Washington (AFP) - The US Supreme Court was poised Friday to wade into the legal battle over the abortion drug mifepristone with a ruling on lower court-ordered restrictions on the widely used pill.
The nation's highest court has until midnight Friday (0400 GMT Saturday) to decide how it will handle the most significant abortion case since it tossed out the constitutional right to the procedure last year.
The conservative-dominated bench had been scheduled to issue a ruling by Wednesday but it extended a stay freezing the lower court decisions for two days as it decides what to do next.
"We're all waiting, we're all watching," White House Press Secretary Karine Jean-Pierre said Friday."We are prepared for whatever announcement comes out of the Supreme Court and if need be we're prepared for a long legal battle."
The Justice Department of President Joe Biden has filed an emergency appeal asking the Supreme Court to block the lower court rulings that would have banned or limited use of mifepristone, which accounts for more than half of the abortions in the United States.
The court can rule in any number of ways, and abortion rights and anti-abortion activists -- as well as millions of Americans -- are on tenterhooks waiting to see how it proceeds.
The case stems from a ruling by a US District Court judge in Texas that would have banned mifepristone, which was approved by the Food and Drug Administration (FDA) in 2000.
An appeals court blocked a ban on the pill, but imposed tough restrictions on access, after which the baton was handed to the Supreme Court, where conservatives wield a 6-3 majority.
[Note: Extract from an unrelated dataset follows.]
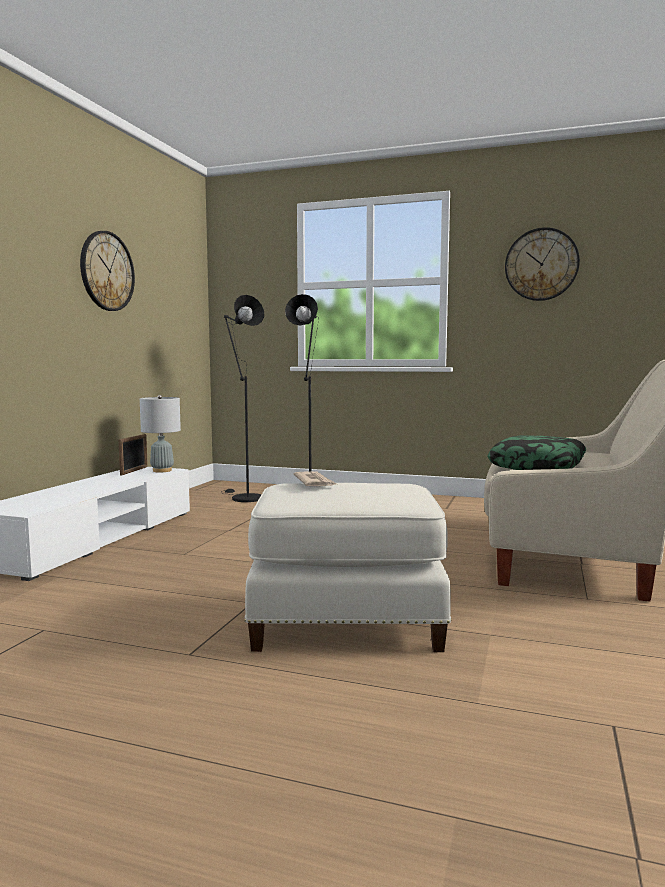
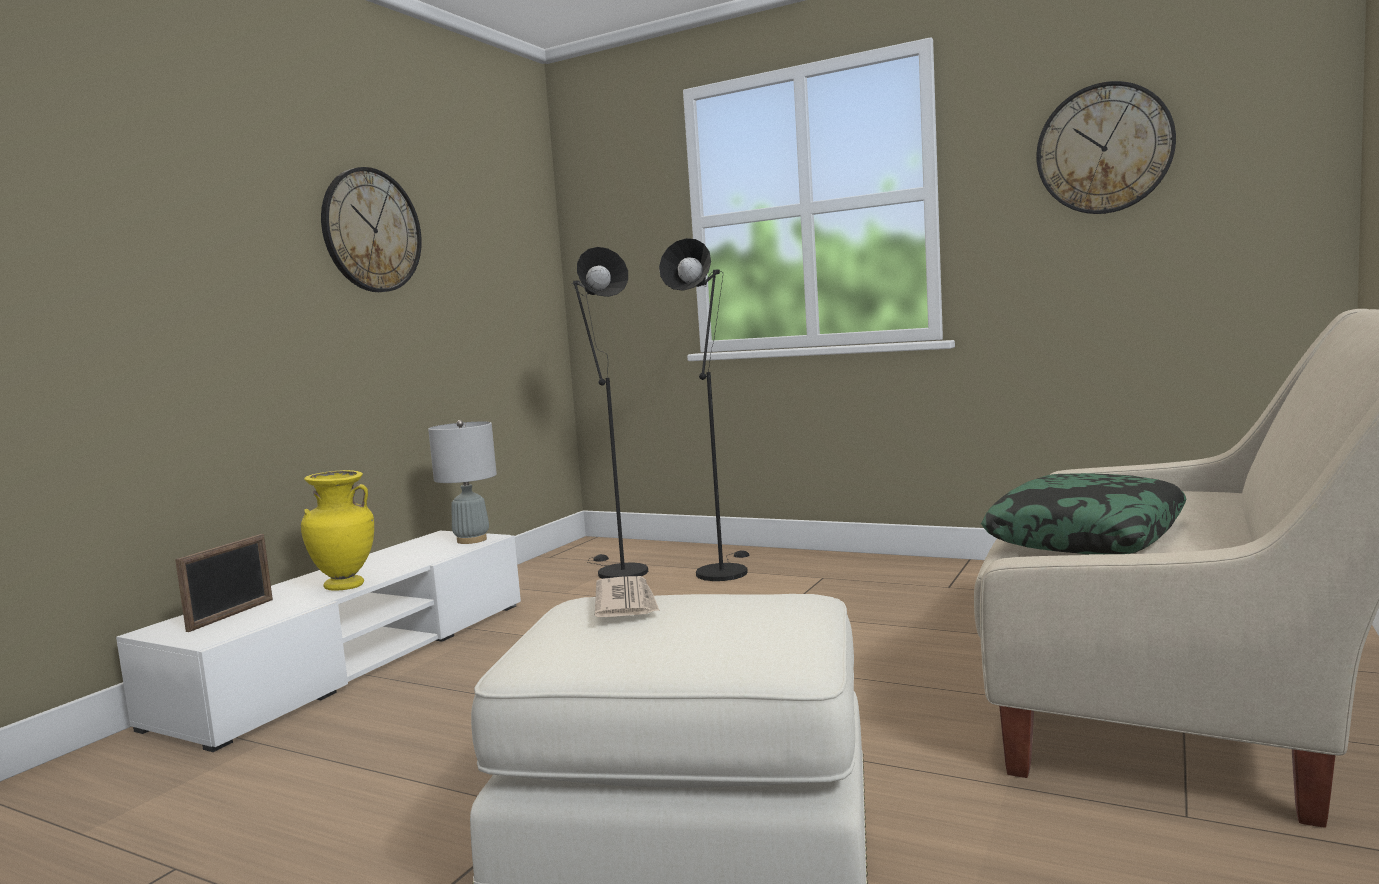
camera: 10 degrees right, 0 degrees up
picture frame [118,434,148,475] -> picture frame moved to [175,534,273,632]
none -> yellow vase [301,470,374,591]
The Supreme Court could further freeze the lower court rulings pending the appeal from the Justice Department and mifepristone manufacturer Danco Laboratories.
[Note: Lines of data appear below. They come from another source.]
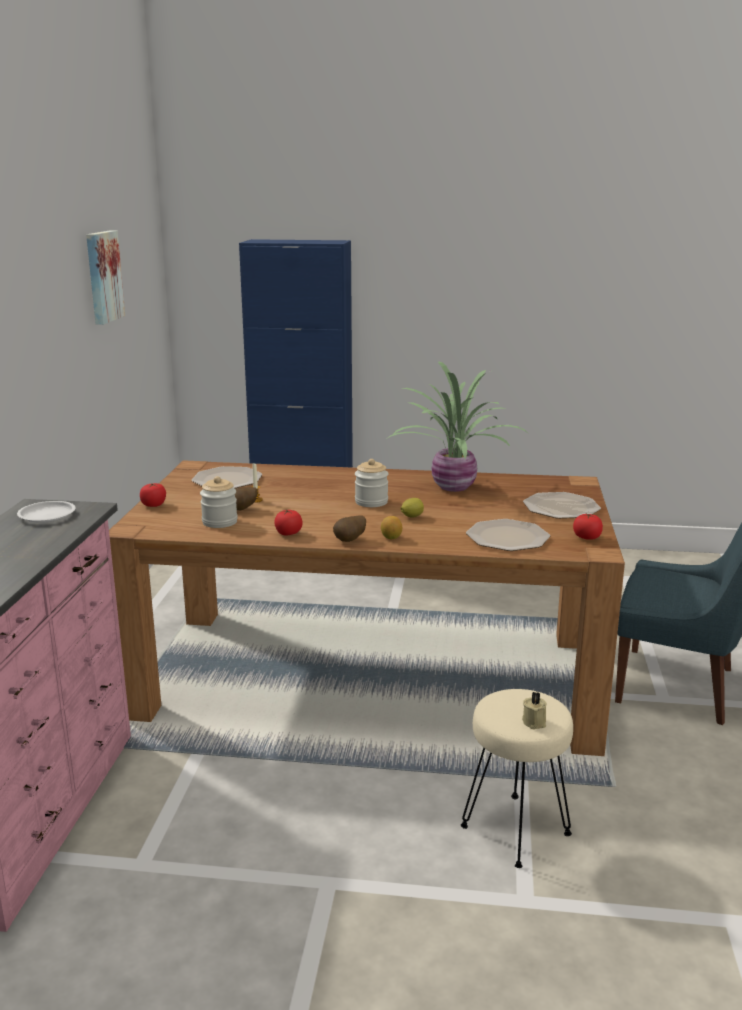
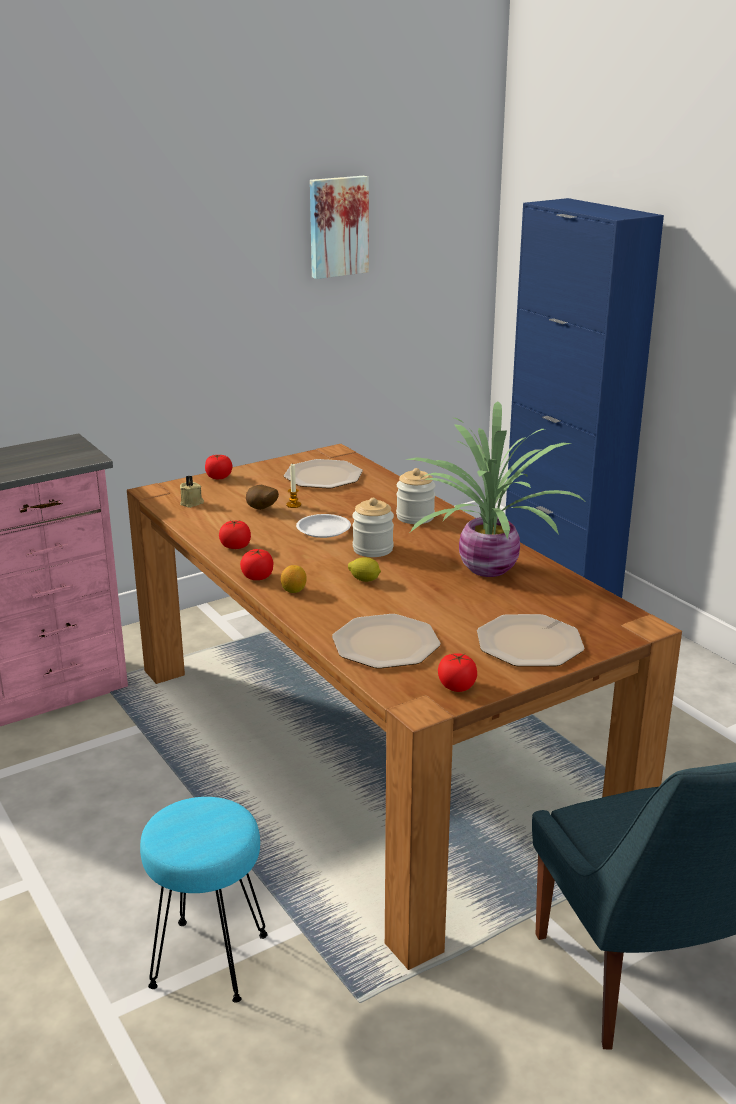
camera: 50 degrees right, 5 degrees up
white plate [17,501,76,523] -> white plate moved to [296,514,351,538]
jar [200,476,238,528] -> jar moved to [396,468,436,524]
potato [333,516,366,542] -> tomato [240,549,273,580]
beige stool [461,689,573,868] -> turquoise stool [140,797,268,1003]
beige candle [522,692,547,729] -> beige candle moved to [180,476,204,508]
It could also allow the rulings restricting access to the abortion pill to take effect while the appeals play out.
The court could also decide to hear arguments in the case itself on an expedited basis.
'Deeply misguided'
Further complicating the case is a ruling by a separate federal court in Washington state that said access to mifepristone should be maintained.
Since the Supreme Court overturned the landmark Roe v. Wade ruling that enshrined the constitutional right to abortion for half a century, 13 states have banned abortion and it has been severely restricted in others.
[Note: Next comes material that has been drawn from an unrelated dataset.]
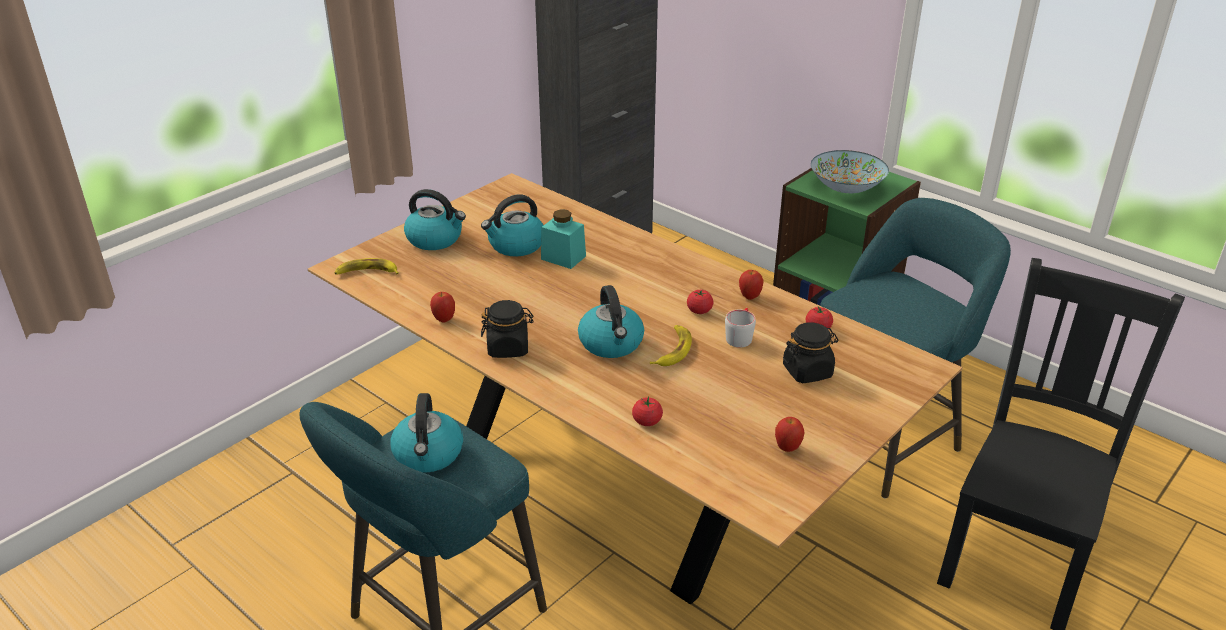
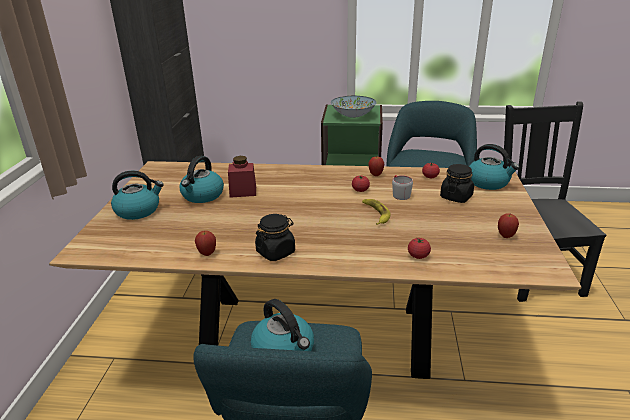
camera: 35 degrees left, 5 degrees down
banana [335,258,399,275] -> none
turquoise jar [541,209,586,269] -> red jar [228,156,256,198]
kettle [578,285,644,358] -> kettle moved to [469,144,519,190]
Opposition to the legal assault on the abortion pill is being spearheaded by the Justice Department, which argued that the initial federal judge's ruling was based on a "deeply misguided assessment" of the pill's safety.
Mifepristone is one component of a two-drug regimen that can be used through the first 10 weeks of pregnancy.
It has a long safety record, and the FDA estimates 5.6 million Americans have used it to terminate pregnancies since it was approved.
The appellate court, while striking down the ban on mifepristone, restricted its use to seven weeks of pregnancy, down from 10, and prohibited distribution by mail.
In a filing to the court on Tuesday, the anti-abortion coalition that first brought the case against the FDA repeated their controversial claims that the drug was unsafe.
The coalition said the FDA and distributor of mifepristone had "brazenly flouted the law and applicable regulations...and continually placed politics above women's health."
In Canada, meanwhile, Families Minister Karina Gould said the federal government there is prepared to provide access to the abortion pill to American women if it is restricted in the United States.
Gould told CTV's "Power Play" that the Canadian government "would work to provide that for American women" if the drug is banned in the United States.
Polls repeatedly show a clear majority of Americans support continued access to safe abortion, even as conservative groups push to limit the procedure -- or ban it outright.